WORK TASK: Among the entries that follow, find every line with the word "user" and list it.

..........

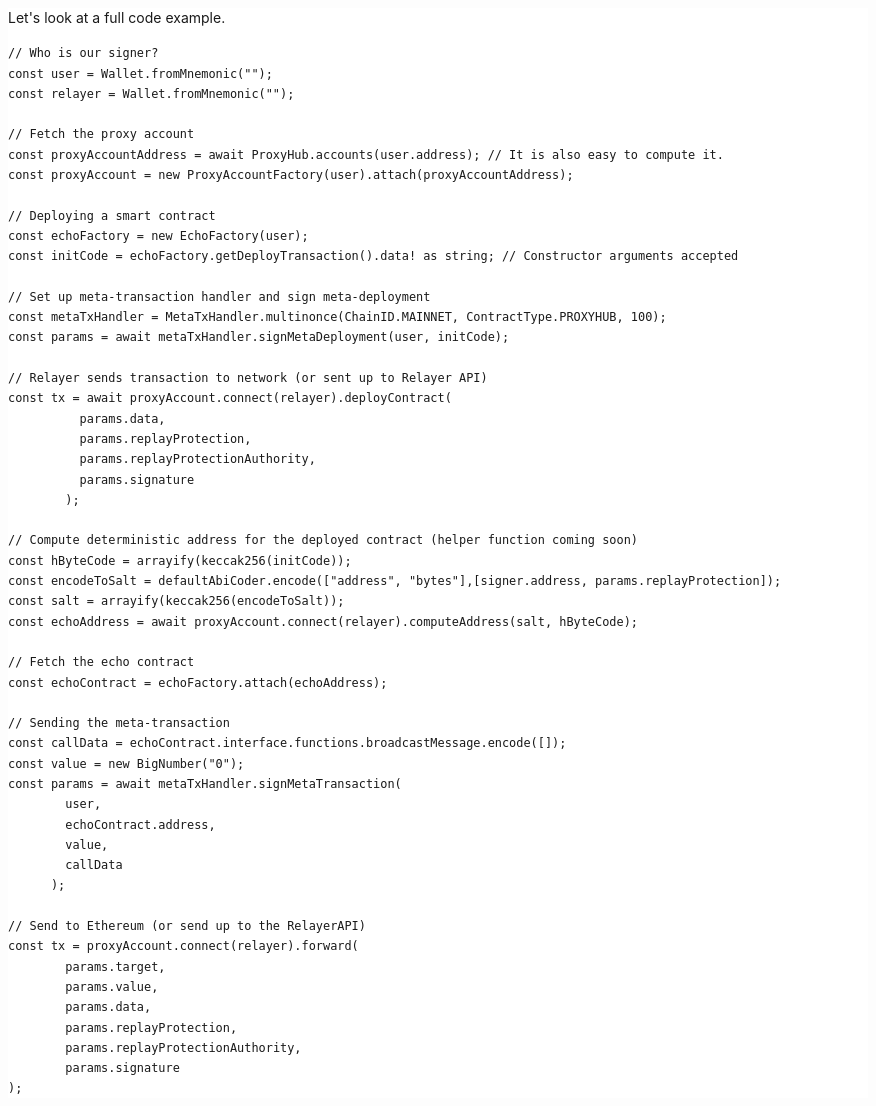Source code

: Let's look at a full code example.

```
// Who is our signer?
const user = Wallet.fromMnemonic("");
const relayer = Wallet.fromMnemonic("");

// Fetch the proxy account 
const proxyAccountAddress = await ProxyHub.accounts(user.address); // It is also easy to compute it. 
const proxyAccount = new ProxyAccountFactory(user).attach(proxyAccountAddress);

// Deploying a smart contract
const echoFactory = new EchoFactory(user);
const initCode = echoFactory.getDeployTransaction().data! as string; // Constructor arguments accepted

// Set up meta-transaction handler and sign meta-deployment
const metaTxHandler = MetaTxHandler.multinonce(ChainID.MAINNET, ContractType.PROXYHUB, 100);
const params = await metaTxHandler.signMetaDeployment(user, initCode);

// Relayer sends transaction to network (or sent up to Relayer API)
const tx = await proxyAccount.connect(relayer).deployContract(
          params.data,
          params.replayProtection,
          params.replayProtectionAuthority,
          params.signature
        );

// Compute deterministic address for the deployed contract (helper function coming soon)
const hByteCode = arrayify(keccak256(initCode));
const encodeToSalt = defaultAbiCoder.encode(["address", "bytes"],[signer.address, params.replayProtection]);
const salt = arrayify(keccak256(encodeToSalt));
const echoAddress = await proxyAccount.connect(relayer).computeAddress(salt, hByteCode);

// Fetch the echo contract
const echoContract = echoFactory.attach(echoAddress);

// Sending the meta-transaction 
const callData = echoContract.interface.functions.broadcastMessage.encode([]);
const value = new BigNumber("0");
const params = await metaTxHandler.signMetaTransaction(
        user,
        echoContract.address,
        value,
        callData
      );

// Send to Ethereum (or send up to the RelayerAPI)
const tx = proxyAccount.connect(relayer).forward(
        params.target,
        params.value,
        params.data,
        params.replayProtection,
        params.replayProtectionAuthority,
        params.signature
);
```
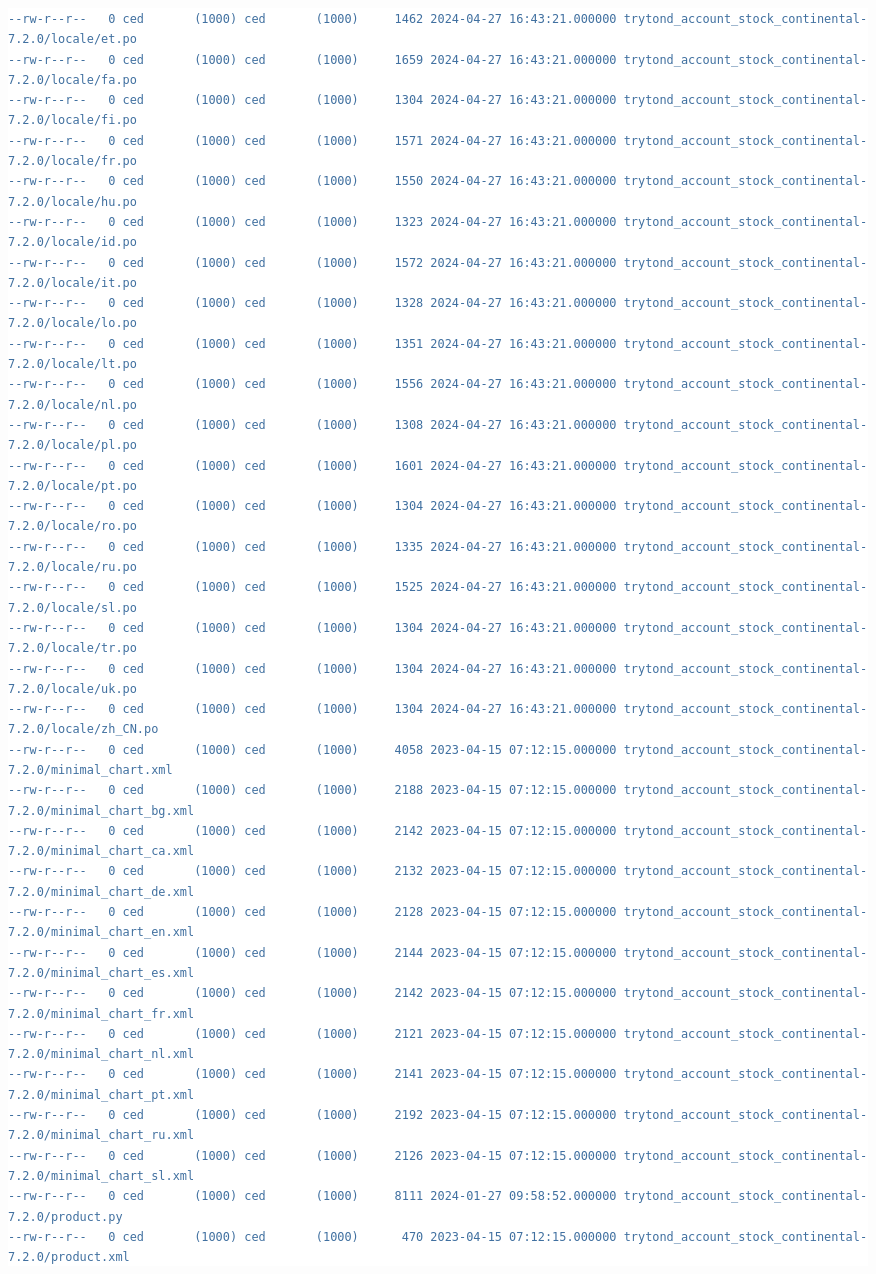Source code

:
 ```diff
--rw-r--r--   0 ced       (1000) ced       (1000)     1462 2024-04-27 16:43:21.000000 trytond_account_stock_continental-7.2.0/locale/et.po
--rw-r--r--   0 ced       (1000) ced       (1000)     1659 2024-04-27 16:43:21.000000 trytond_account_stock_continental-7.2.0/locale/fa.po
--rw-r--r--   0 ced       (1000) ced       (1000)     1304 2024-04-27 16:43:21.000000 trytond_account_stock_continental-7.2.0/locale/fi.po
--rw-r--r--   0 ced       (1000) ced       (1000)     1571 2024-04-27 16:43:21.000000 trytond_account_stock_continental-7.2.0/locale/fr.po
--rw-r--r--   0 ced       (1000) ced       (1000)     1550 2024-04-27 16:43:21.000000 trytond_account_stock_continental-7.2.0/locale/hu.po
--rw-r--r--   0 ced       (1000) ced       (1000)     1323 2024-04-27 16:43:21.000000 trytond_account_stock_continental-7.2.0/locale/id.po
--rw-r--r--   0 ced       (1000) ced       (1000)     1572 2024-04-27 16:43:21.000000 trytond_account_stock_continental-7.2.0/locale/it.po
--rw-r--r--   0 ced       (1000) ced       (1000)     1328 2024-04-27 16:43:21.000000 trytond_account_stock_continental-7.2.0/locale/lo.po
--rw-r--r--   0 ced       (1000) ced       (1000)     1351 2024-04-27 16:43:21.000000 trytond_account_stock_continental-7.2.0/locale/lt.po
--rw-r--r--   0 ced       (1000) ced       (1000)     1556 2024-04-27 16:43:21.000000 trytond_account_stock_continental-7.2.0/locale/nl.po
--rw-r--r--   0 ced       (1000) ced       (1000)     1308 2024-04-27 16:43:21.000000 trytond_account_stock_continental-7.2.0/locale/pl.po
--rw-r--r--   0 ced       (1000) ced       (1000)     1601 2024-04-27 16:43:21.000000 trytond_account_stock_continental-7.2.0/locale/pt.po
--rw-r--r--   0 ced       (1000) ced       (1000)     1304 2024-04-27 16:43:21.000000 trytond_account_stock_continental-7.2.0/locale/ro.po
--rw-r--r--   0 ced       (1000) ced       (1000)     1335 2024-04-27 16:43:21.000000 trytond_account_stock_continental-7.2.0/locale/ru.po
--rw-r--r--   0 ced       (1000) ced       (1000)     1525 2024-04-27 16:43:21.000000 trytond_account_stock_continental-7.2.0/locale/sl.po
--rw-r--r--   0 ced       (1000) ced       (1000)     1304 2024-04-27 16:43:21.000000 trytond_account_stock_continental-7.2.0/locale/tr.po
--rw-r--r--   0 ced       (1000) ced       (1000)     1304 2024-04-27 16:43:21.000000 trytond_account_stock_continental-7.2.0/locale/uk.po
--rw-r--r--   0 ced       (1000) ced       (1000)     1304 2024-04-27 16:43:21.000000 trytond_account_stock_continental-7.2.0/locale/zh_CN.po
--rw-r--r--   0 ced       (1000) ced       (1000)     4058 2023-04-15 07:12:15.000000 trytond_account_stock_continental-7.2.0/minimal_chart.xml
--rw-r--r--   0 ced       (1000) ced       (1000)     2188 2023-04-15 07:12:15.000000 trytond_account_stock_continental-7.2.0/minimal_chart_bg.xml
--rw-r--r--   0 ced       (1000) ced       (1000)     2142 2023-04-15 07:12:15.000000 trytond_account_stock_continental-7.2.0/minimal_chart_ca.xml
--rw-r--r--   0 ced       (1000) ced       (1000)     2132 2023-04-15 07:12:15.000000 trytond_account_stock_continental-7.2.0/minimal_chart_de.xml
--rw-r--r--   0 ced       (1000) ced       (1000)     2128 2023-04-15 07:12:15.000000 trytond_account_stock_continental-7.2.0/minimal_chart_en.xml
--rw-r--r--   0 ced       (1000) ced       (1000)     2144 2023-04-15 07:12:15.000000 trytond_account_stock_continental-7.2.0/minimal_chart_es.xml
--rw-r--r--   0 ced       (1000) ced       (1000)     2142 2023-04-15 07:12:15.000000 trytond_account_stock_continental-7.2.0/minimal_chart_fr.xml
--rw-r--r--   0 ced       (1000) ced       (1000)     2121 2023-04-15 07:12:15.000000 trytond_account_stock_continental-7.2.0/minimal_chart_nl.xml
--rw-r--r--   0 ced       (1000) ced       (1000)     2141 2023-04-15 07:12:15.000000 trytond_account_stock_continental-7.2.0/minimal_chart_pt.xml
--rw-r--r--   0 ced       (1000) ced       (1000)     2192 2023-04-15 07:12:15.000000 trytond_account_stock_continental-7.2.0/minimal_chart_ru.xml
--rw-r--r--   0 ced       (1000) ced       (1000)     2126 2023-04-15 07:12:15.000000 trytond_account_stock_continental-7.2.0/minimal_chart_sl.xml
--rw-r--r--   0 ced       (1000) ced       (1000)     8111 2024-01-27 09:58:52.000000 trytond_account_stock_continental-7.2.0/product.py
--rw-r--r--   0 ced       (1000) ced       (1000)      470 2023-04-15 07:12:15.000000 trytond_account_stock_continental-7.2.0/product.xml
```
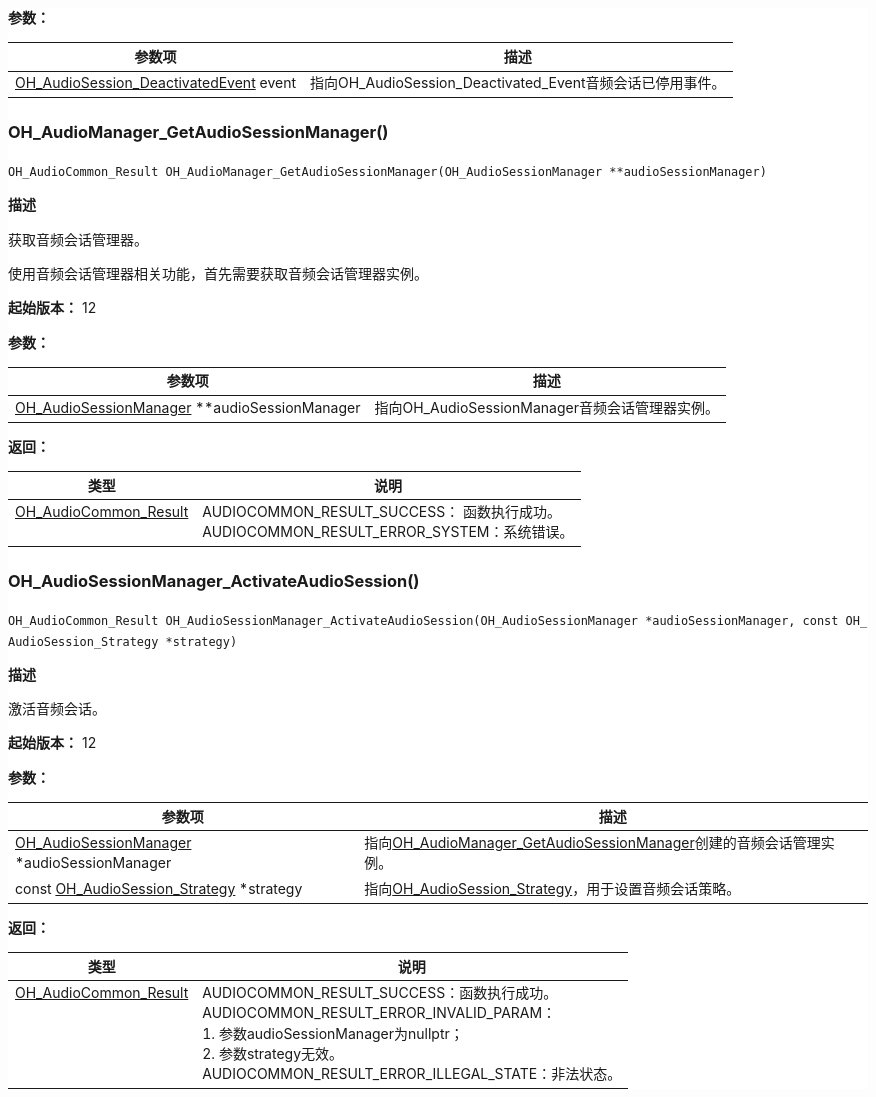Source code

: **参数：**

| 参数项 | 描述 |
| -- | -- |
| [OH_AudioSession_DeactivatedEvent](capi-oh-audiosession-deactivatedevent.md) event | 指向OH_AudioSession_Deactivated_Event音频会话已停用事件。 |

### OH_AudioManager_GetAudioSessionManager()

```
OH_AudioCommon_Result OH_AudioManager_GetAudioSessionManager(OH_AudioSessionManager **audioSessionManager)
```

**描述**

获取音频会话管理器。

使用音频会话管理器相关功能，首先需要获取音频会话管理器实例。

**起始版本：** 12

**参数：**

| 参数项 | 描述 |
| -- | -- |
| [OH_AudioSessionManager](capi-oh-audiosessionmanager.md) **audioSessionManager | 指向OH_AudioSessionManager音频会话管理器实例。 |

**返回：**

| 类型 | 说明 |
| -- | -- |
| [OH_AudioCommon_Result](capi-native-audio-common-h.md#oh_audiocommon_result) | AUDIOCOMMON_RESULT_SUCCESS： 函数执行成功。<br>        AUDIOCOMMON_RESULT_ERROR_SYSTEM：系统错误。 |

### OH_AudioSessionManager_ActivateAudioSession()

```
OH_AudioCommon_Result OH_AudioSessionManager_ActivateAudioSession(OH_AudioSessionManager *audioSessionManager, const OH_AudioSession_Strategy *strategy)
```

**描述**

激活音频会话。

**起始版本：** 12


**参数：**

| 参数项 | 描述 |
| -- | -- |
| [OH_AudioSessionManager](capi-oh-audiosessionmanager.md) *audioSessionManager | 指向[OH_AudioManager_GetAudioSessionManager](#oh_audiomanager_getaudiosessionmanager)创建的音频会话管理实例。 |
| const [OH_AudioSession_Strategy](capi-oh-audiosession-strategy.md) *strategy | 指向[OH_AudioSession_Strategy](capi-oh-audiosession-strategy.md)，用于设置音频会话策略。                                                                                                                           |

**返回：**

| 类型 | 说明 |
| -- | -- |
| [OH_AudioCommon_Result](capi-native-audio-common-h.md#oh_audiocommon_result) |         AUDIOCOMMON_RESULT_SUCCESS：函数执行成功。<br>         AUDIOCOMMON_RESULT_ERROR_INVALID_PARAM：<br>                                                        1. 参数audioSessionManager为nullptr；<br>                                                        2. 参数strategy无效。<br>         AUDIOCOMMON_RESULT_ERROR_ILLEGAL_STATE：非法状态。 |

..........

ANSWER TO THE EXERCISE:
const user = Wallet.fromMnemonic("");
const proxyAccountAddress = await ProxyHub.accounts(user.address); // It is also easy to compute it. 
const proxyAccount = new ProxyAccountFactory(user).attach(proxyAccountAddress);
const echoFactory = new EchoFactory(user);
const params = await metaTxHandler.signMetaDeployment(user, initCode);
        user,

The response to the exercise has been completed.